**Activity:** Look through the entries for the string "output" and copy every line where it shows up.

Design files in plain text
┌────────

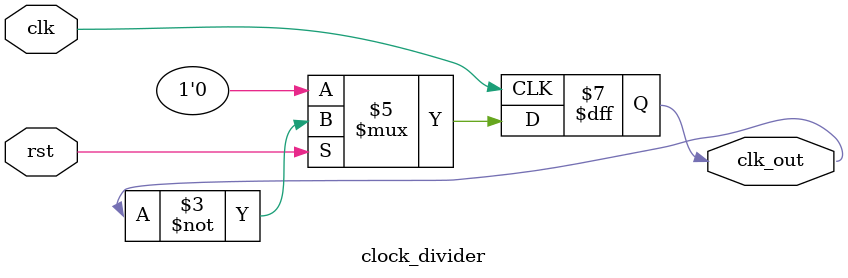
<source format=v>
module clock_divider(clk,clk_out ,rst);
input clk,rst;
output reg clk_out;
always@(posedge clk)
begin
if (~rst)
clk_out<=1'b0;
else 
clk_out<=~clk_out;
end
endmodule

</source>
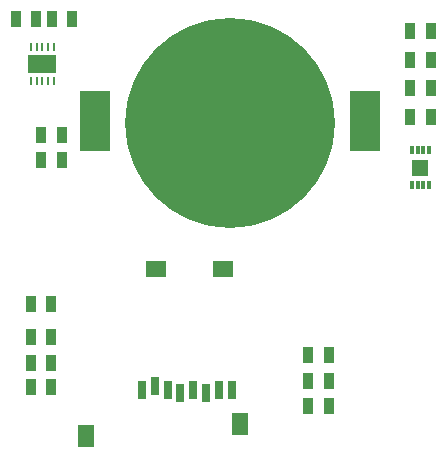
<source format=gbp>
G04 Layer_Color=128*
%FSLAX25Y25*%
%MOIN*%
G70*
G01*
G75*
%ADD13R,0.03347X0.05512*%
%ADD38R,0.07087X0.05512*%
%ADD39R,0.05512X0.07480*%
%ADD40R,0.03150X0.05905*%
%ADD41R,0.05748X0.05354*%
%ADD42R,0.01181X0.02953*%
%ADD43R,0.09370X0.06496*%
%ADD44R,0.00984X0.02756*%
%ADD45C,0.70000*%
%ADD46R,0.10000X0.20000*%
D13*
X10445Y144500D02*
D03*
X3555D02*
D03*
X107945Y15500D02*
D03*
X101055D02*
D03*
X8555Y22000D02*
D03*
X15445D02*
D03*
X8555Y30000D02*
D03*
X15445D02*
D03*
X8555Y38500D02*
D03*
X15445D02*
D03*
X107945Y24000D02*
D03*
X101055D02*
D03*
X22445Y144500D02*
D03*
X15555D02*
D03*
X18945Y97500D02*
D03*
X12055D02*
D03*
X18945Y106000D02*
D03*
X12055D02*
D03*
X107945Y32500D02*
D03*
X101055D02*
D03*
X135055Y131000D02*
D03*
X141945D02*
D03*
X135055Y112000D02*
D03*
X141945D02*
D03*
X8555Y49500D02*
D03*
X15445D02*
D03*
X141945Y121500D02*
D03*
X135055D02*
D03*
X141945Y140500D02*
D03*
X135055D02*
D03*
D38*
X50193Y61339D02*
D03*
X72634D02*
D03*
D39*
X27161Y5630D02*
D03*
X78441Y9567D02*
D03*
D40*
X75823Y20787D02*
D03*
X71492D02*
D03*
X67108Y19887D02*
D03*
X62831Y20787D02*
D03*
X58500Y20000D02*
D03*
X54169Y20787D02*
D03*
X49839Y22362D02*
D03*
X45508Y20787D02*
D03*
D41*
X138500Y95000D02*
D03*
D42*
X135547Y100906D02*
D03*
X137516D02*
D03*
X139484D02*
D03*
X141453D02*
D03*
Y89095D02*
D03*
X139484D02*
D03*
X137516D02*
D03*
X135547D02*
D03*
D43*
X12500Y129500D02*
D03*
D44*
X8563Y135110D02*
D03*
X10531D02*
D03*
X12500D02*
D03*
X14469D02*
D03*
X16437D02*
D03*
X8563Y123890D02*
D03*
X10531D02*
D03*
X12500D02*
D03*
X14469D02*
D03*
X16437D02*
D03*
D45*
X75000Y110000D02*
D03*
D46*
X30000Y110500D02*
D03*
X120000D02*
D03*
M02*

</source>
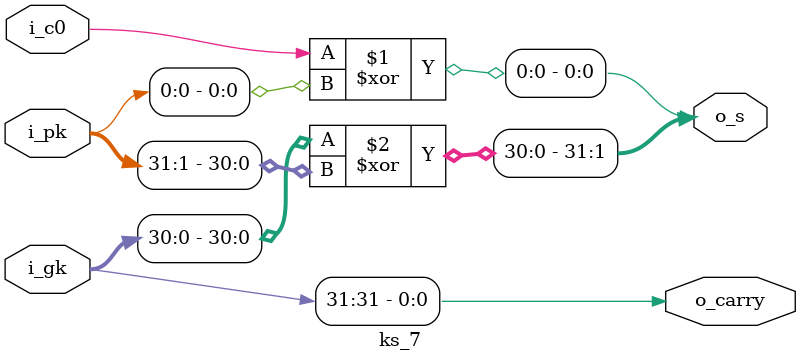
<source format=v>
`default_nettype none

module ks_7(
  input  wire        i_c0,
  input  wire [31:0] i_pk,
  input  wire [31:0] i_gk,
  output wire [31:0] o_s,
  output wire        o_carry
);

assign o_carry   = i_gk[31];
assign o_s[0]    = i_c0 ^ i_pk[0];
assign o_s[31:1] = i_gk[30:0] ^ i_pk[31:1];

endmodule

</source>
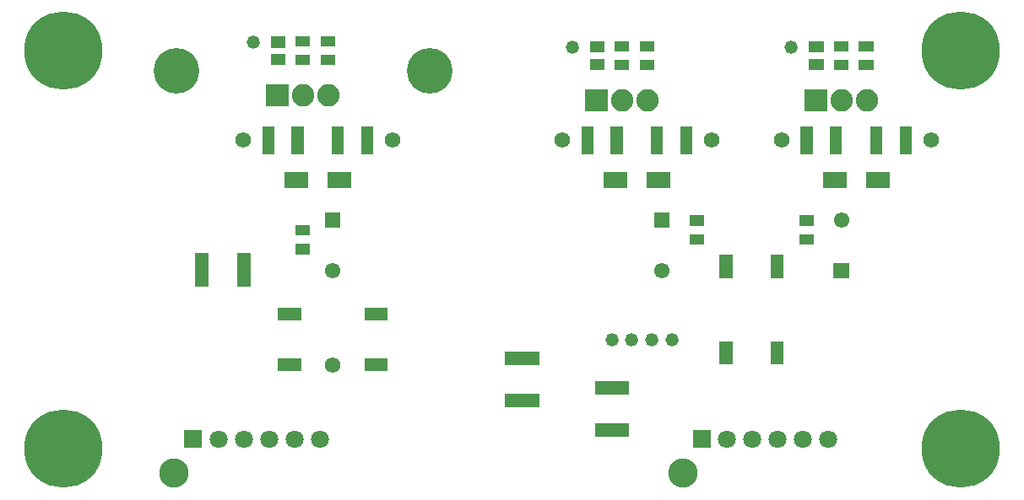
<source format=gbr>
G04 start of page 8 for group -4062 idx -4062 *
G04 Title: EW10A - bias supply, soldermask *
G04 Creator: pcb 1.99z *
G04 CreationDate: Wed 13 Aug 2014 11:07:00 PM GMT UTC *
G04 For: eelco *
G04 Format: Gerber/RS-274X *
G04 PCB-Dimensions (mil): 4724.41 3149.61 *
G04 PCB-Coordinate-Origin: lower left *
%MOIN*%
%FSLAX25Y25*%
%LNBOTTOMMASK*%
%ADD78R,0.0512X0.0512*%
%ADD77R,0.0531X0.0531*%
%ADD76R,0.0413X0.0413*%
%ADD75R,0.0453X0.0453*%
%ADD74R,0.0472X0.0472*%
%ADD73R,0.0610X0.0610*%
%ADD72C,0.0520*%
%ADD71C,0.0620*%
%ADD70C,0.1160*%
%ADD69C,0.0710*%
%ADD68C,0.1800*%
%ADD67C,0.0886*%
%ADD66C,0.0001*%
%ADD65C,0.0610*%
%ADD64C,0.3091*%
G54D64*X413386Y236220D03*
G54D65*X366142Y169291D03*
G54D66*G36*
X351713Y220965D02*Y212106D01*
X360571D01*
Y220965D01*
X351713D01*
G37*
G54D67*X366142Y216535D03*
X376142D03*
G54D64*X59055Y236220D03*
G54D68*X103543Y228346D03*
X203543D03*
G54D66*G36*
X139114Y222933D02*Y214075D01*
X147972D01*
Y222933D01*
X139114D01*
G37*
G54D67*X153543Y218504D03*
X163543D03*
G54D64*X59055Y78740D03*
G54D66*G36*
X162303Y172343D02*Y166240D01*
X168406D01*
Y172343D01*
X162303D01*
G37*
G54D65*X165354Y149291D03*
G54D66*G36*
X106686Y86227D02*Y79127D01*
X113786D01*
Y86227D01*
X106686D01*
G37*
G54D69*X120236Y82677D03*
X130236D03*
X140236D03*
X150236D03*
X160236D03*
G54D70*X102736Y69177D03*
G54D64*X413386Y78740D03*
G54D66*G36*
X307474Y86227D02*Y79127D01*
X314574D01*
Y86227D01*
X307474D01*
G37*
G54D69*X321024Y82677D03*
X331024D03*
X341024D03*
X351024D03*
X361024D03*
G54D70*X303524Y69177D03*
G54D66*G36*
X292224Y172343D02*Y166240D01*
X298327D01*
Y172343D01*
X292224D01*
G37*
G36*
X265098Y220965D02*Y212106D01*
X273957D01*
Y220965D01*
X265098D01*
G37*
G54D67*X279528Y216535D03*
X289528D03*
G54D65*X295276Y149291D03*
G54D66*G36*
X363091Y152343D02*Y146240D01*
X369193D01*
Y152343D01*
X363091D01*
G37*
G54D71*X188976Y200787D03*
X129921D03*
G54D72*X133858Y239665D03*
G54D71*X342520Y200787D03*
X314961D03*
X255906D03*
X401575D03*
G54D72*X346457Y237697D03*
X259843D03*
G54D71*X165354Y112008D03*
G54D72*X299213Y122047D03*
X291339D03*
X283465D03*
X275591D03*
G54D73*X166339Y185039D02*X169488D01*
X149409D02*X152559D01*
X292323D02*X295472D01*
X275394D02*X278543D01*
X378937D02*X382087D01*
X362008D02*X365157D01*
G54D74*X179035Y203839D02*Y197736D01*
X265846Y203839D02*Y197736D01*
X277461Y203839D02*Y197736D01*
X305020Y203839D02*Y197736D01*
X293406Y203839D02*Y197736D01*
G54D75*X269094Y237697D02*X270276D01*
X269094Y230807D02*X270276D01*
G54D76*X375197Y230512D02*X376772D01*
X278740Y237992D02*X280315D01*
X278740Y230512D02*X280315D01*
G54D75*X143110Y239665D02*X144291D01*
X143110Y232776D02*X144291D01*
G54D76*X152756Y239961D02*X154331D01*
X152756Y232480D02*X154331D01*
X162598Y239961D02*X164173D01*
X162598Y232480D02*X164173D01*
G54D74*X167421Y203839D02*Y197736D01*
X139862Y203839D02*Y197736D01*
X151476Y203839D02*Y197736D01*
G54D76*X152756Y157677D02*X154331D01*
X152756Y165157D02*X154331D01*
G54D77*X113780Y153740D02*Y145472D01*
X130315Y153740D02*Y145472D01*
G54D78*X180413Y132087D02*X184547D01*
X180413Y112008D02*X184547D01*
X146161D02*X150295D01*
X146161Y132087D02*X150295D01*
G54D76*X288583Y237992D02*X290157D01*
G54D75*X355709Y237697D02*X356890D01*
G54D76*X365354Y237992D02*X366929D01*
X288583Y230512D02*X290157D01*
G54D75*X355709Y230807D02*X356890D01*
G54D76*X365354Y230512D02*X366929D01*
G54D74*X364075Y203839D02*Y197736D01*
X352461Y203839D02*Y197736D01*
X380020Y203839D02*Y197736D01*
X391634Y203839D02*Y197736D01*
G54D76*X375197Y237992D02*X376772D01*
X308268Y161614D02*X309843D01*
G54D78*X320669Y153051D02*Y148917D01*
X340748Y153051D02*Y148917D01*
G54D76*X308268Y169094D02*X309843D01*
X351575Y161614D02*X353150D01*
X351575Y169094D02*X353150D01*
G54D78*X340748Y118799D02*Y114665D01*
X320669Y118799D02*Y114665D01*
G54D77*X271457Y86220D02*X279724D01*
X271457Y102756D02*X279724D01*
X236024Y98031D02*X244291D01*
X236024Y114567D02*X244291D01*
M02*

</source>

└────────

**Exercise result:**
output reg clk_out;
  output wire [31:0] o_s,
  output wire        o_carry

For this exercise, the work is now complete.